Earlier this month, TechInsights did a teardown of the Kirin 9030 chip found in Huawei’s Mate 80 Pro Max [1]. Two clear statements were made on the findings: (1) the transistor density of SMIC’s “N+3” process was definitely below that of the earlier 5nm processes from Samsung and TSMC, and (2) metal pitch was aggressively scaled using DUV multi-patterning. Given that the density (formula defined in [2]) is less than 125 MTr/mm2 (Samsung 5LPE), corresponding to a track pitch of 36 nm and gate pitch of 54 nm [3], we can infer that it is the minimum metal pitch that was aggressively scaled, going beyond double patterning. In this article, we will go over the possible paths ahead for SMIC that could ultimately enable transistor densities >300 MTr/mm2, knowing that minimum metal pitch is now likely being patterned by some form of self-aligned quadruple patterning (SAQP).

┄┄┄┄┄┄┄┄┄┄

** WORK REQUEST 1 **
From the listing, copy out word for word the lines starting at the line that contains "Reading left to" and ending at the line that contains "The count series". Leave out the pictures.

** DATA TO USE **
┄┄┄┄┄┄┄┄┄┄

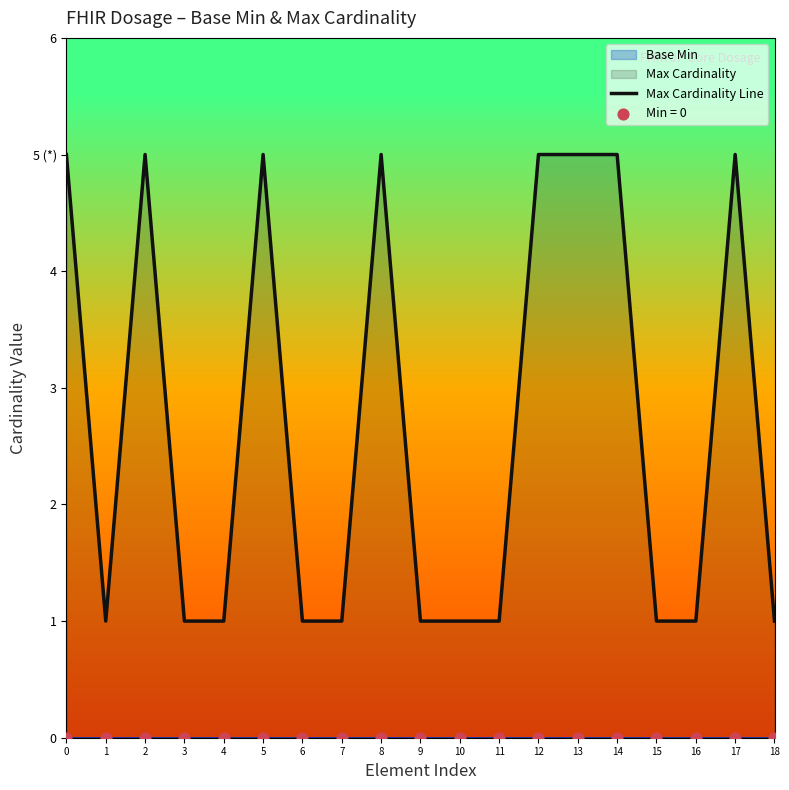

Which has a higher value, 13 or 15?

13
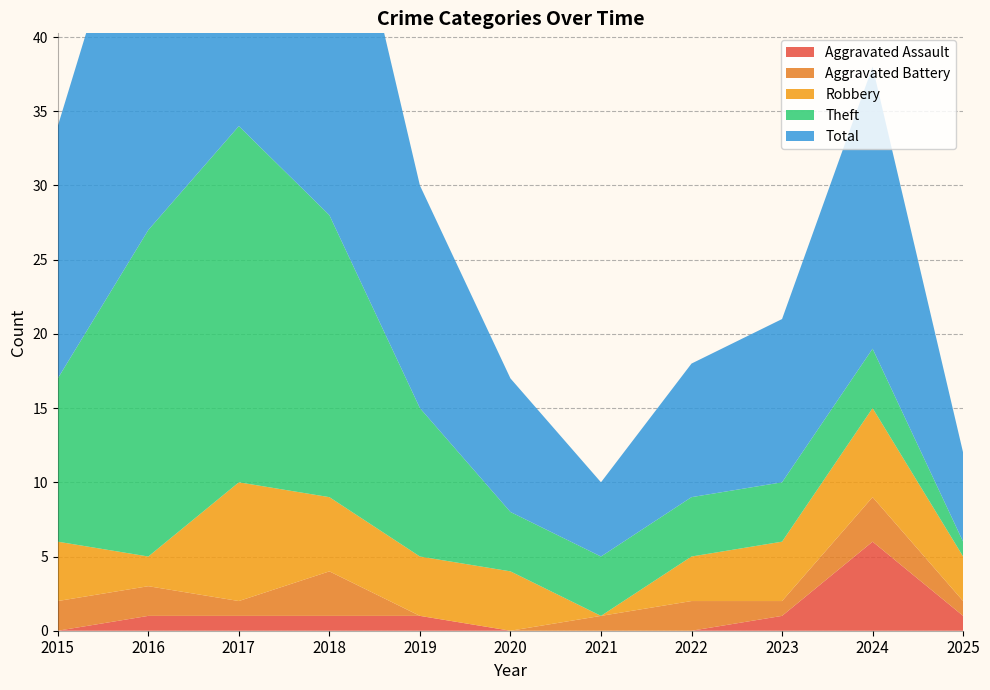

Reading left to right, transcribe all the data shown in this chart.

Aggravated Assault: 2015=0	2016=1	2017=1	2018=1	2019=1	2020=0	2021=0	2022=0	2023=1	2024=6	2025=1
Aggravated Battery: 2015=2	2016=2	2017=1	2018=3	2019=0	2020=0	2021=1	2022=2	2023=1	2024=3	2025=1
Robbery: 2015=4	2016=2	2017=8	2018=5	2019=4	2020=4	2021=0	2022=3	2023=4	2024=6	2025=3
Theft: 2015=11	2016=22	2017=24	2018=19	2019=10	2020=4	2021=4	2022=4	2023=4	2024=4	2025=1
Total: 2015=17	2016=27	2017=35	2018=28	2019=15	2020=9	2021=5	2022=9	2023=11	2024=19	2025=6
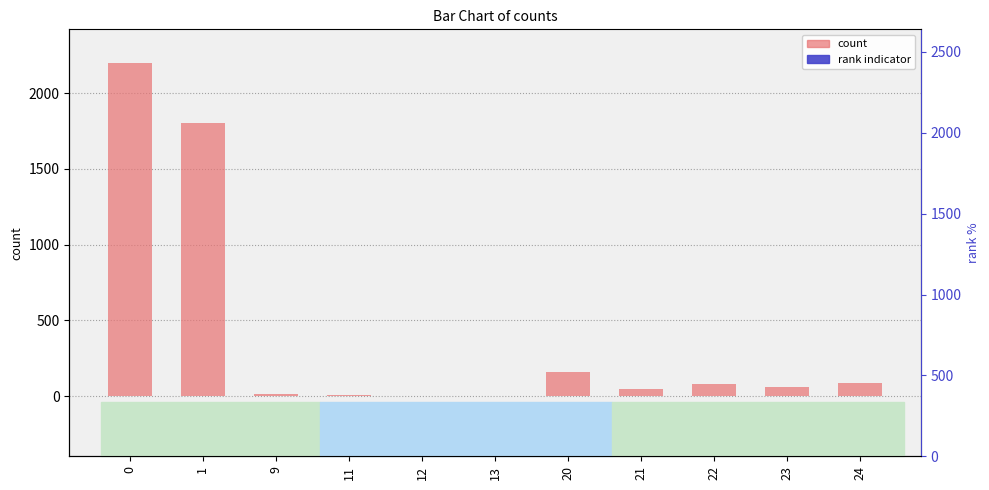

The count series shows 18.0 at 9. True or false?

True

┄┄┄┄┄┄┄┄┄┄

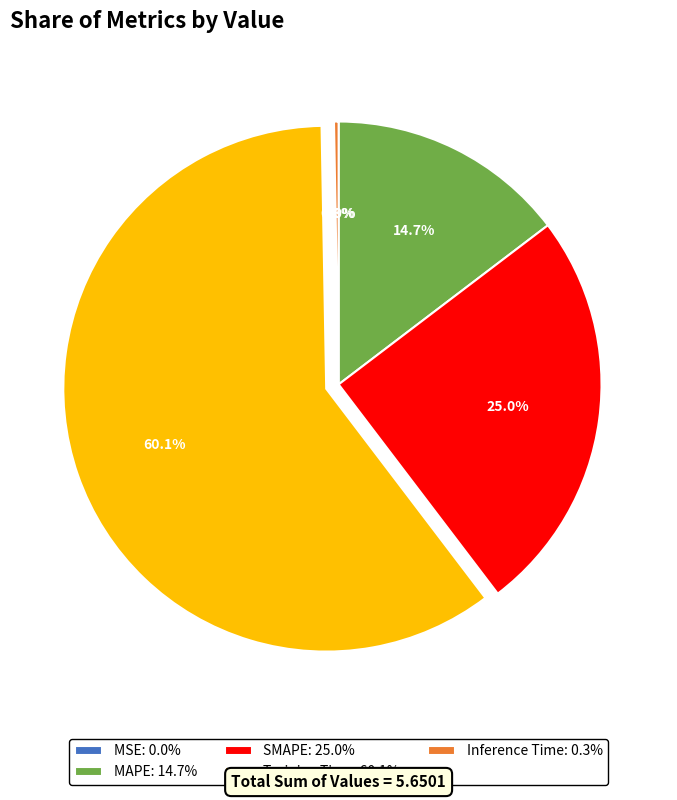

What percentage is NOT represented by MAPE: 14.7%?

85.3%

┄┄┄┄┄┄┄┄┄┄

** WORK REQUEST 2 **
Write out the passage about the Kirin 9030 chip again, starting at "Earlier this month, TechInsights" and ending at "quadruple patterning (SAQP).", with "metal pitch" swapped for "wire pitch".

** TASK RESULT 1 **
Reading left to right, transcribe all the data shown in this chart.

Aggravated Assault: 2015=0	2016=1	2017=1	2018=1	2019=1	2020=0	2021=0	2022=0	2023=1	2024=6	2025=1
Aggravated Battery: 2015=2	2016=2	2017=1	2018=3	2019=0	2020=0	2021=1	2022=2	2023=1	2024=3	2025=1
Robbery: 2015=4	2016=2	2017=8	2018=5	2019=4	2020=4	2021=0	2022=3	2023=4	2024=6	2025=3
Theft: 2015=11	2016=22	2017=24	2018=19	2019=10	2020=4	2021=4	2022=4	2023=4	2024=4	2025=1
Total: 2015=17	2016=27	2017=35	2018=28	2019=15	2020=9	2021=5	2022=9	2023=11	2024=19	2025=6

The count series shows 18.0 at 9. True or false?

** TASK RESULT 2 **
Earlier this month, TechInsights did a teardown of the Kirin 9030 chip found in Huawei’s Mate 80 Pro Max [1]. Two clear statements were made on the findings: (1) the transistor density of SMIC’s “N+3” process was definitely below that of the earlier 5nm processes from Samsung and TSMC, and (2) wire pitch was aggressively scaled using DUV multi-patterning. Given that the density (formula defined in [2]) is less than 125 MTr/mm2 (Samsung 5LPE), corresponding to a track pitch of 36 nm and gate pitch of 54 nm [3], we can infer that it is the minimum wire pitch that was aggressively scaled, going beyond double patterning. In this article, we will go over the possible paths ahead for SMIC that could ultimately enable transistor densities >300 MTr/mm2, knowing that minimum wire pitch is now likely being patterned by some form of self-aligned quadruple patterning (SAQP).